Reproduce the entire article about the collapse of Silicon Valley Bank word for word.

Document passage |
>>>>>
Federal regulators attempt to contain fallout from SVB collapse

The bank’s assets will now be sold to the highest bidder.
article cover

Justin Sullivan/Getty Images

· 5 min read

Silicon Valley Bank, or SVB, announced late Wednesday that it had to take action on its financial position, by launching a proposed public offering of $1.25 billion of common stock. Despite the implication that the bank was in dire need of cash, SVB told investors it was a “trusted financial partner of the global innovation economy.”

Providing banking services to tech companies, especially those in the finance space, has become something investors are shying away from as the Federal Reserve, FDIC, and Office of the Comptroller of the Currency, have penned operational warnings.

SVB sold securities after venture capital funds like Peter Thiel's Founders Fund pulled deposits, and this started a bank run. As of midday Friday, SVB was closed by the California Department of Financial Protection and Innovation, and the FDIC had taken control of customer deposits, some $175 billion.
<<<<<
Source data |
>>>>>
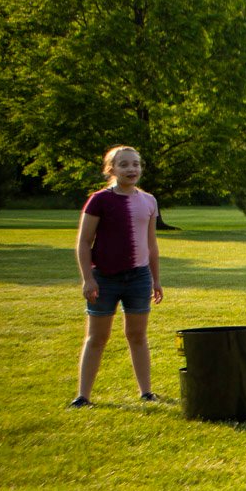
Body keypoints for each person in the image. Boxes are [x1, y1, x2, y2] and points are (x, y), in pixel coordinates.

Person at [72, 145, 163, 407]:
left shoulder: (149, 201)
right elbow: (84, 242)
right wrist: (88, 279)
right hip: (104, 278)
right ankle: (83, 396)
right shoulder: (99, 200)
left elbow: (152, 245)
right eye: (124, 164)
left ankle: (146, 392)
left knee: (137, 335)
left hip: (138, 278)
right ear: (111, 169)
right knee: (97, 337)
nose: (131, 169)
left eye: (135, 164)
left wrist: (155, 279)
<<<<<
Written answer |
Federal regulators attempt to contain fallout from SVB collapse

The bank’s assets will now be sold to the highest bidder.
article cover

Justin Sullivan/Getty Images

· 5 min read

Silicon Valley Bank, or SVB, announced late Wednesday that it had to take action on its financial position, by launching a proposed public offering of $1.25 billion of common stock. Despite the implication that the bank was in dire need of cash, SVB told investors it was a “trusted financial partner of the global innovation economy.”

Providing banking services to tech companies, especially those in the finance space, has become something investors are shying away from as the Federal Reserve, FDIC, and Office of the Comptroller of the Currency, have penned operational warnings.

SVB sold securities after venture capital funds like Peter Thiel's Founders Fund pulled deposits, and this started a bank run. As of midday Friday, SVB was closed by the California Department of Financial Protection and Innovation, and the FDIC had taken control of customer deposits, some $175 billion.